You take two tins of baked beans from a supermarket shelf. You pay for your shopping, then realise you need another tin. You return to the shelf, and find the price has gone up because the supermarket recognised baked beans as popular right now.

You’d be at the customer services desk to complain within moments… yet when you buy your airline ticket, you don’t comment at all when exactly the same thing happens.

It isn’t an ‘internet’ thing either. Fifteen years ago – pre online – the travel industry did it all the time with air tickets. I know, I was there. The thing to remember is that (with a few exceptions near the bulkheads and toilets) all airline seats in a single class are the same. You pay for extra space and that is all – you get to the same place regardless.

Theatre seats are different. Some have better views than others, and are differentiated by price accordingly. The best seats are now at “premium” prices, and an article in “The Stage” newspaper (15th September 2011) suggests that theatre owners Ambassador (ATG) want to experiment with this further next year as their new reservation system goes live.

Put simply, they want to designate a group of seats at “premium” price and then reduce them if demand dictates. This has already been seen in a small way with one production at one of their venues earlier in the year, but they hope to expand it.

I’m is curious about whether this will work. At one smash hit new musical, Theatremonkey.com has already had two reports of readers asking to be moved in advance / being moved on the day by the venue to fill gaps in the ‘premium’ area.

This begs the question, “will advance bookers alter their habits once word gets out?” We already know that consumers play ‘chicken’ with any retailer who has either perishable stock like holidays to sell, or deadlines like Christmas Day to shift merchandise. Whoever blinks first suffers – and it seems to be the seller more often than not.

It might surprise people to know that the amount of cash in the advance sales box office is pretty vital to a producer. They can’t actually touch it until an agreed point after the performance date, but it accumulates interest (whether for producer or box office operator provides some amusing court cases) but it does provide ‘security’ for advance planning – and enhances producers’ credibility when they begin work on their next project.

What worries me is that the ‘advance’ may shrink noticeably under the new system, to the detriment of planning for new shows. I’m not much for ‘advance booking’ myself, but if I do, and know that if I wait until a week before I could get far better seats for the same price… I’ll wait.

**INFORMATION PROVIDED**
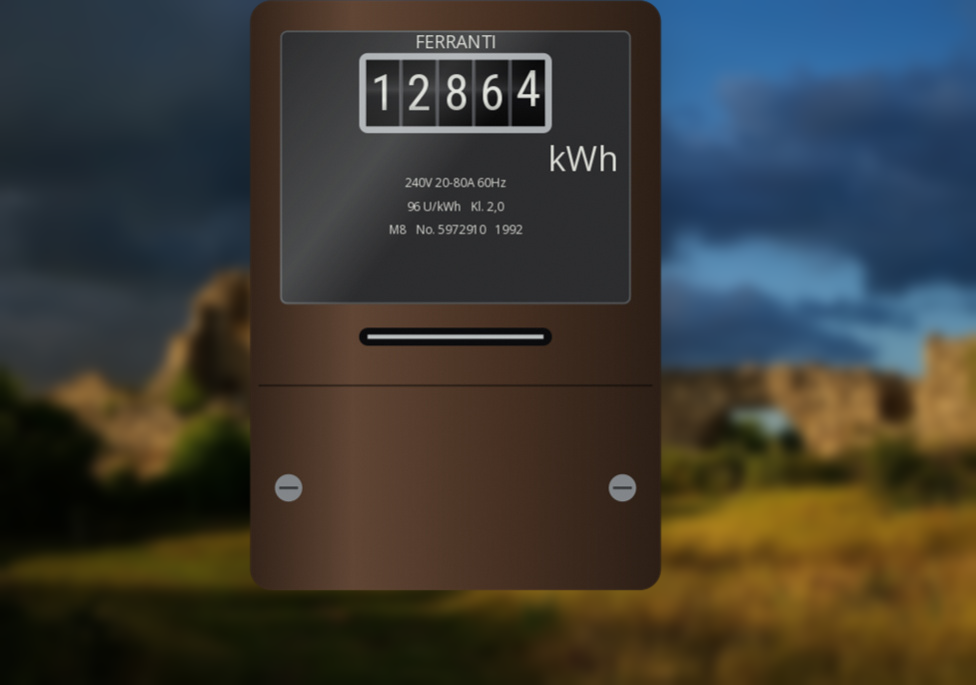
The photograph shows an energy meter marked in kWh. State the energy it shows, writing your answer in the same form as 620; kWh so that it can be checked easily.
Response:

**PROBLEM 1**
Answer these questions from the passage on theatre ticket pricing:
(a) How many years ago did the travel industry change air ticket prices this way?
(b) Which newspaper, with which date, carried the article about Ambassador (ATG)?
(c) How many reports has Theatremonkey.com had of readers asking to be moved or being moved into the 'premium' area?
**PROBLEM 2**
Write out part of the passage on theatre ticket pricing. Begin at the words "You’d be at" and stop after "system goes live.".

**RESPONSE BOX 1**
(a) Fifteen years ago.
(b) "The Stage," 15th September 2011.
(c) Two.

**RESPONSE BOX 2**
You’d be at the customer services desk to complain within moments… yet when you buy your airline ticket, you don’t comment at all when exactly the same thing happens.

It isn’t an ‘internet’ thing either. Fifteen years ago – pre online – the travel industry did it all the time with air tickets. I know, I was there. The thing to remember is that (with a few exceptions near the bulkheads and toilets) all airline seats in a single class are the same. You pay for extra space and that is all – you get to the same place regardless.

Theatre seats are different. Some have better views than others, and are differentiated by price accordingly. The best seats are now at “premium” prices, and an article in “The Stage” newspaper (15th September 2011) suggests that theatre owners Ambassador (ATG) want to experiment with this further next year as their new reservation system goes live.